Re: [BUG] igb: reconnecting of cable not always detected

From: Alexander Duyck
Date: Thu Apr 26 2018 - 12:02:35 EST

On Thu, Apr 26, 2018 at 2:08 AM, Holger Schurig <holgerschurig@xxxxxxxxx> wrote:
> Hi,
>> Thanks. I'm suspecting we may need to instrument igb_rd32 at this
>> point. In order to trigger what you are seeing I am assuming the
>> device has been detached due to a read failure of some sort.
> Okay, I added a printk to igb_rd32. And because no one calls this
> function directly (all access goes via the rd32/rd32_array macro) I also
> added the output of the calling function. This should help greatly in
> identifying the read from the hardware to the consumer.
> Finally, I noticed that igb_update_stats() produced a lot of churn that
> most likely are unrelated. So I helper variable to make output from this
> function go away.
> I installed this modified driver, rebooted, and removed / inserted the
> LAN cable until the error was present.
> As before, "ethtool" and "mii-tool" now said that the device is not
> there, while "ip link" showed the device as present.
> The full output of "journalctl -fk | grep igb" is 600 kB. So put the
> whole file at Google Drive:
> I looked at the output to see patterns, e.g with
> grep -n igb_get_cfg_done_i210 igb.error.txt
> grep -n __igb_shutdown igb.error.txt
> ...
> (and almost all other function names). I hoped to see patterns. But for
> my untrained eye, things looked not out of the order.

Thanks for the data. It is actually useful. There are a few things
that I see that seem to point to an obvious issue.

The first are the following 2 lines from your dump:
Apr 26 10:42:49 kernel: igb 0000:02:00.0 eth0: igb: eth0 NIC Link is
Up 1000 Mbps Half Duplex, Flow Control: RX
Apr 26 10:42:49 kernel: igb 0000:02:00.0: EEE Disabled: unsupported at
half duplex. Re-enable using ethtool when at full duplex.

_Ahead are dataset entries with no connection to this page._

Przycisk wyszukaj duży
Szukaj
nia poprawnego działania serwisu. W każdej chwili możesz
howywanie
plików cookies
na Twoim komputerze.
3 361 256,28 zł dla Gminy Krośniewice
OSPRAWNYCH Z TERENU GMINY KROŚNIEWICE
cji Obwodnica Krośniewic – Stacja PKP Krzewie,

In case you aren't aware 1000Mbps Half Duplex is not a valid combination.

The other bit that catches my attention is:
Apr 26 10:42:51 kernel: igb 0000:02:00.0: exceed max 2 second

Which appears to be a timeout error that is triggered in response to
the above error which I believe is the fact that it didn't actually
link at 1000Mbps.

As I get time I will try to look into this further. I will have to go
through the MDIC reads to figure out if there is something in there
that is providing us with bad information from the PHY or if we are
misinterpreting something.


- Alex